▶ **Task list**
**1.** From the wrestler profile, list every host city named in its medal record.
**2.** Rewrite the paragraph of the wrestler profile that begins "Vakhtang Balavadze (20 November 1927" as a short bulleted list, keeping its main facts.
**3.** In the wrestler profile, copy everything from "Vakhtang Balavadze (20" down to "coach and referee.", substituting "judge" for "referee".

Top of Document passage

Personal information
- Born: 20 November 1927 Ganiri, Georgian SSR, Soviet Union (now Samtredia, Georgia)
- Died: 25 July 2018 (aged 90)

Sport
- Sport: Freestyle wrestling
- Club: Burevestnik Tbilisi

Medal record
Representing the Soviet Union
Olympic Games
| Bronze medal – third place | 1956 Melbourne | 73 kg |
World Championships
| Gold medal – first place | 1954 Tokyo | 73 kg |
| Gold medal – first place | 1957 Istanbul | 73 kg |
| Silver medal – second place | 1959 Tehran | 73 kg |

= Vakhtang Balavadze (wrestler) =

Georgian wrestler (1927–2018)

Vakhtang Balavadze (20 November 1927 – 25 July 2018) was a Georgian welterweight freestyle wrestler. He competed at the 1956 and 1960 Summer Olympics and won a bronze medal in 1956. He won the world title in 1954 and 1957, and was a runner-up in 1959. Balavadze won the Soviet title in 1952–55 and 1957, placing second in 1956 and 1959. He retired from competition following the 1960 Summer Olympics to become a wrestling coach and referee.

Bottom of Document passage
Top of Information shown

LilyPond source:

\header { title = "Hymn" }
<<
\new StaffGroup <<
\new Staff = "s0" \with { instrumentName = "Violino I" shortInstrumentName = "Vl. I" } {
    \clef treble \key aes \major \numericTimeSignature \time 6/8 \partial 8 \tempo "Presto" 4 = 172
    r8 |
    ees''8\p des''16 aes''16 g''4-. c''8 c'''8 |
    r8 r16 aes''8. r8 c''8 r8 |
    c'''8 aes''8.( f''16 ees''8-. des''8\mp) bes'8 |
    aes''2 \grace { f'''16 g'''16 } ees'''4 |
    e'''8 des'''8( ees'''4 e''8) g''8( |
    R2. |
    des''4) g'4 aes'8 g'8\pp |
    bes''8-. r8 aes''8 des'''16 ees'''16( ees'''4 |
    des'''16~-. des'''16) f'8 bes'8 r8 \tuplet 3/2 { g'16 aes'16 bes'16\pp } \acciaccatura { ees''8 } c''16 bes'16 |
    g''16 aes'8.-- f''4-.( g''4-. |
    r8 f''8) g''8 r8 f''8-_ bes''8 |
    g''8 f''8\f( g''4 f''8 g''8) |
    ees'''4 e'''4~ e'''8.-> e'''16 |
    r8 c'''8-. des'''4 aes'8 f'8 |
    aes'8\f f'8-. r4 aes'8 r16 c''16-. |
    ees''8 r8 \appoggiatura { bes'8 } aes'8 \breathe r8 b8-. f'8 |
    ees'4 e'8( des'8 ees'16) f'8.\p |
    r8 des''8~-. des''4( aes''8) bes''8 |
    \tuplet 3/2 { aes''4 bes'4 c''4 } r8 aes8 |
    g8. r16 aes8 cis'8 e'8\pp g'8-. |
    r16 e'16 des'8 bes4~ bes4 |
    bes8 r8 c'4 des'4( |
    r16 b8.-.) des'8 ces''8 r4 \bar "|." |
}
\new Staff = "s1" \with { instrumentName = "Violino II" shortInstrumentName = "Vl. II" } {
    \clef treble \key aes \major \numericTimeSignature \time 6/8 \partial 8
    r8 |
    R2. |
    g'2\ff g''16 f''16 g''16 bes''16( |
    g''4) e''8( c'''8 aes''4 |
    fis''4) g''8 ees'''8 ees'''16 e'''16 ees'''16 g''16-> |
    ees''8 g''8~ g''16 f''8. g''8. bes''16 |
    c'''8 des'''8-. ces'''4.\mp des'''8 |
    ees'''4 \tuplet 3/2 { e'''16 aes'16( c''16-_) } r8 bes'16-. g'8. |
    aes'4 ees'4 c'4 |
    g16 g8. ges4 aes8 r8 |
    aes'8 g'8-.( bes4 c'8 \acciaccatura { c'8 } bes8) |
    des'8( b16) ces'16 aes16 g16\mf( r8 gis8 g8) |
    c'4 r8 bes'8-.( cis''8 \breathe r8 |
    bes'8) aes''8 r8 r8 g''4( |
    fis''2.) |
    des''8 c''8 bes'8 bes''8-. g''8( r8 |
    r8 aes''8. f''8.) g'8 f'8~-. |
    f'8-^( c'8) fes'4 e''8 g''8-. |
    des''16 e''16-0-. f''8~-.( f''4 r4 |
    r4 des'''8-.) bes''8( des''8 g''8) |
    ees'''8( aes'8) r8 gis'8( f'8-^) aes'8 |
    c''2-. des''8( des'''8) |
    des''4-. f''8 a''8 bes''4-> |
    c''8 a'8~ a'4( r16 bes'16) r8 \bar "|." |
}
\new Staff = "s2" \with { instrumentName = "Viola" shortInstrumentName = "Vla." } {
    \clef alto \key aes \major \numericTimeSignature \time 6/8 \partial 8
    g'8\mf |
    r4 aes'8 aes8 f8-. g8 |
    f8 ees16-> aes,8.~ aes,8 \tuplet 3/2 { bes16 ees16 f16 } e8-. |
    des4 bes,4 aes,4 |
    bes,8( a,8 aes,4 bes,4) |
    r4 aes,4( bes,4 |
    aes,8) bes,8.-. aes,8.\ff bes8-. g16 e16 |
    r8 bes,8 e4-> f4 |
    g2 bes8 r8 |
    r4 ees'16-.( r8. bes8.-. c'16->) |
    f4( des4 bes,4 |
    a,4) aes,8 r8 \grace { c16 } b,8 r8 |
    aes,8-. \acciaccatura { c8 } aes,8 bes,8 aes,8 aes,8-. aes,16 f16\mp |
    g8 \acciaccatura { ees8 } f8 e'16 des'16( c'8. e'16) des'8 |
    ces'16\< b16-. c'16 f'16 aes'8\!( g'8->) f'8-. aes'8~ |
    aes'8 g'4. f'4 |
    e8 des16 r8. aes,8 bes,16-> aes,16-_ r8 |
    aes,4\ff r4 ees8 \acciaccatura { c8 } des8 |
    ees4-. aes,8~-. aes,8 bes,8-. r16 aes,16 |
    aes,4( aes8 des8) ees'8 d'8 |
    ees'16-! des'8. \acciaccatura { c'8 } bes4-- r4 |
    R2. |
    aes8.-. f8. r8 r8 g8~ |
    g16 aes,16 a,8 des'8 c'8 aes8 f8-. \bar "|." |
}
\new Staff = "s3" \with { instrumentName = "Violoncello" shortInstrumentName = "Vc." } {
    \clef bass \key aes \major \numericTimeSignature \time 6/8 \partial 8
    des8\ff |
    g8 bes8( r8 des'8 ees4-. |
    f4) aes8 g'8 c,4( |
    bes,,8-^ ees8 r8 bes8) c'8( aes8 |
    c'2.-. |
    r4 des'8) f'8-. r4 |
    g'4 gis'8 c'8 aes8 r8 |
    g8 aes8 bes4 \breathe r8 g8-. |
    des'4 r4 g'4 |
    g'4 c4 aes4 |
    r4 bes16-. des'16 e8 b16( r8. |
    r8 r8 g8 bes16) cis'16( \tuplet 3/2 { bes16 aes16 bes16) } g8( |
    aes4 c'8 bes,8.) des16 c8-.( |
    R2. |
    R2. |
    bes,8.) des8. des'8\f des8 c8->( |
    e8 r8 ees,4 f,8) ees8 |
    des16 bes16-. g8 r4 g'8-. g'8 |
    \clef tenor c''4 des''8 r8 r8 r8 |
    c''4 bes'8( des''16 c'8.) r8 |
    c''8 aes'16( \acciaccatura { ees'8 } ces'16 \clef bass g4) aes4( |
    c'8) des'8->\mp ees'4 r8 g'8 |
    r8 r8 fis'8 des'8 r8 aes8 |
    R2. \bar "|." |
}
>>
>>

Bottom of Information shown

▶ **Answers to the exercise**
**1.** Melbourne, Tokyo, Istanbul, Tehran

**2.**
- Vakhtang Balavadze (20 November 1927 – 25 July 2018) was a Georgian welterweight freestyle wrestler.
- Olympics: competed in 1956 and 1960; bronze medal in 1956.
- World Championships: champion in 1954 and 1957; runner-up in 1959.
- Soviet championships: champion in 1952–55 and 1957; second in 1956 and 1959.
- Retired after the 1960 Summer Olympics to work as a wrestling coach and referee.

**3.**
Vakhtang Balavadze (20 November 1927 – 25 July 2018) was a Georgian welterweight freestyle wrestler. He competed at the 1956 and 1960 Summer Olympics and won a bronze medal in 1956. He won the world title in 1954 and 1957, and was a runner-up in 1959. Balavadze won the Soviet title in 1952–55 and 1957, placing second in 1956 and 1959. He retired from competition following the 1960 Summer Olympics to become a wrestling coach and judge.